Hamilton war in Runde 40 zum Stopp gekommen. Zu diesem Zeitpunkt hatte er zehn Sekunden Rückstand auf Piastri und neun Sekunden Rückstand auf Norris. Eine sofortige Reaktion war also nicht notwendig, deshalb verlängerte man lieber den zweiten Stint, um im dritten Stint bessere Reifen zu haben.
In Runde 45 holte McLaren schließlich Norris zum Reifenwechsel, weil bei ihm die Undercut-Gefahr größer war - schließlich lag er hinter Piastri. Beim Australier wartete man bekanntlich zwei Runden länger.
Aber war die Gefahr des Hamilton-Undercuts bei Norris wirklich so groß? Schließlich kam Norris fünf Sekunden vor seinem Landsmann zurück auf die Strecke. "Man kann aber ein Problem beim Boxenstopp haben", verteidigt Stella. "Man muss auf Nummer Sicher gehen. Wenn man einen Drei-Sekunden-Stopp braucht, wäre der ganze Druck auf der Boxencrew. Da habe lieber ich an der Pitwall die Verantwortung dafür."

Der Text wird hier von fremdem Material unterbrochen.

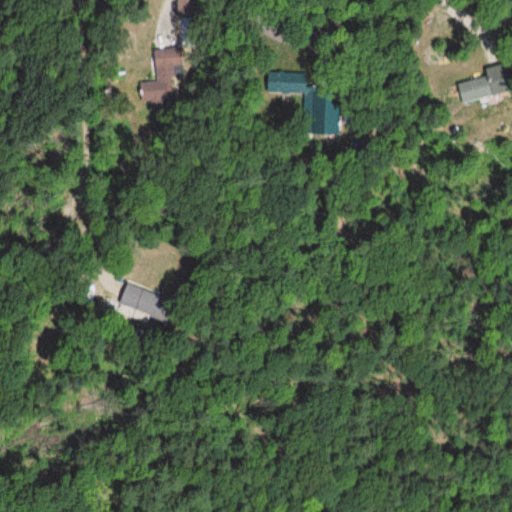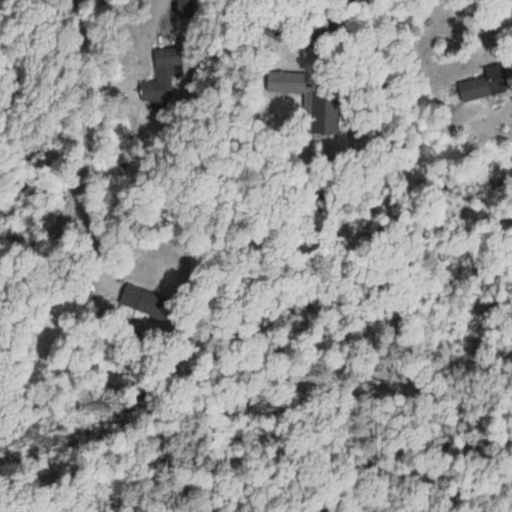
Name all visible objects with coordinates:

Dazu kam, dass man aus Verstappens Situation gelernt hatte. Der Niederländer verlor Platz drei an Hamilton durch einen Undercut. Trotz der offensichtlich besseren Pace kam er nicht am Mercedes-Piloten vorbei. "Unter keinen Umständen - wie zum Beispiel einem Problem beim Stopp - durften wir hinter Hamilton und die Ferraris fallen", stellt Stella klar.
McLaren-Teamchef: Norris und Piastri gleich schnell
Hat mit Piastri schlussendlich der falsche McLaren-Fahrer gewonnen? "Beide sahen heute ziemlich ähnlich aus", meint der Teamchef. "Es war einfach nur fair, was wir gemacht haben. Ich will, dass das auch das gesamte Team versteht und hoffentlich auch die Fans."
Was auf den Rennverlauf zutreffen mag, gilt aber möglicherweise nicht für die Weltmeisterschaft. Norris belegt Platz zwei in der WM, Piastri Platz fünf. Wenn jemand noch Chancen hat, Verstappen einzuholen, dann ist es eher der Brite. Eine klare Nummer 1 gibt es bei McLaren nicht. "Wenn es die letzten Rennen sind und es eine gute WM-Chance gibt, dann könnte es die geben. Aber ich erwarte, dass [wenn nur noch einer Weltmeister werden kann] der andere zu mir kommt und mir seine Hilfe anbietet. Man baut diesen Ethos auf, indem man Tage wie heute in einer fairen Weise managt - wie wir das gemacht haben."